• Mon. Jul 22nd, 2024

War on Everyone

ByRosanna Marshall

Oct 11, 2016

Based within the stunning scenery of Albuquerque, New Mexico, John Michael McDonagh’s War on Everyone is set up to be a Jump Street-esque cop comedy, touching on themes of friendship, gang culture and corruption.

Overall, the redeeming features of the film are much fewer than its flaws. The aforementioned themes touch upon serious issues that the voice and character of the film cannot embody fully. The writing itself, by McDonagh, seems to bypass steps of characterisation and plot in order to fully invest in one or two scenes perhaps previously set on, but irrelevant to the storyline. You can imagine the film laid out as a storyboard with blank gaps, where logical links should be, in between vibrant sparks of creativity.
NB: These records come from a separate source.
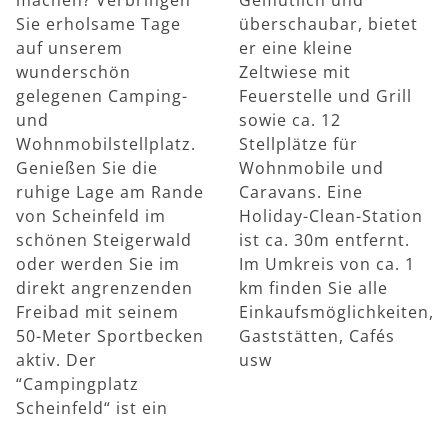
Sie erholsame Tage
überschaubar, bietet
auf unserem
er eine kleine
wunderschön
Zeltwiese mit
gelegenen Camping-
Feuerstelle und Grill
und
sowie ca. 12
Wohnmobilstellplatz.
Stellplätze für
Genießen Sie die
Wohnmobile und
ruhige Lage am Rande
Caravans. Eine
von Scheinfeld im
Holiday-Clean-Station
schönen Steigerwald
ist ca. 30m entfernt.
oder werden Sie im
Im Umkreis von ca. 1
direkt angrenzenden
km finden Sie alle
Freibad mit seinem
Einkaufsmöglichkeiten,
50-Meter Sportbecken
Gaststätten, Cafés
aktiv. Der
usw
“Campingplatz
Scheinfeld“ ist ein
For instance, the talent displayed in the filming of a scene of Terry (Alexander Skarsgård) drinking at a nightclub is fantastic. The angle that the audience view the detective from, whereby his hands form almost elegant props to the visual, is mesmerising, and the juxtaposition between his isolated self and the pulsating energy of a nightclub behind him shows cinematographer Bobby Bukowski’s flair. The lead creative figures behind the film seem to have been granted a limited amount of space to achieve their full potential.

Throughout the film in general, there are an awkward amount of racist and sexist jokes and all morals stretch to their limit in instances such as the suggestion that Jackie (Tessa Thompson) is herself used as a payment within the bad cop act. Even the strong and intelligent Dolores (Stephanie Sigman) is undermined by her two main scenes taking place in the bedroom and the kitchen, as pointed out by The Telegraph.
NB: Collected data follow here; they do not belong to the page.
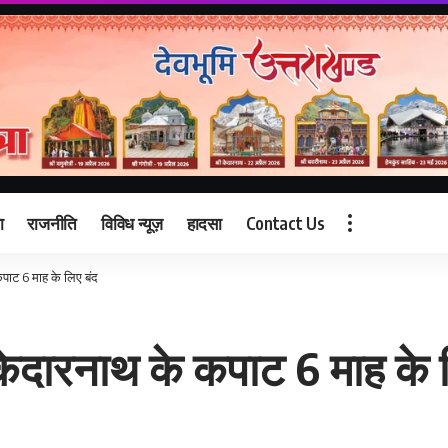
ा
राजनीति
विविध न्यूज़
हादसा
Contact Us
पाट 6 माह के लिए बंद
केदारनाथ के कपाट 6 माह के 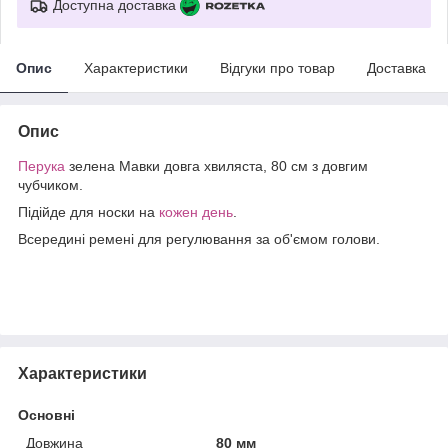
Доступна доставка
Опис
Характеристики
Відгуки про товар
Доставка
Опис
Перука
зелена Мавки довга хвиляста, 80 см з довгим
чубчиком.
Підійде для носки на
кожен день
.
Всередині ремені для регулювання за об'ємом голови.
Характеристики
Основні
Довжина
80 мм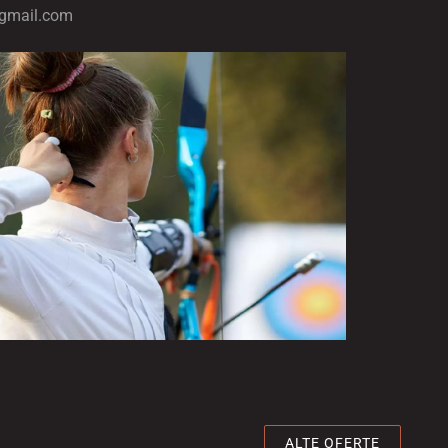
@gmail.com
ALTE OFERTE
It would be easy to make a long list of the problems of the non-PC humour in this film. Instead, it should be acknowledged that by the end, you have a strange fondness for Terry and Bob (Michael Peña) and their loyalty to each other, especially in the, admittedly quite well done, shootout finale. There should also be praise for Birdman (Caleb Jones), who in himself could be seen to embody the quirky and uncomfortable voice of the film.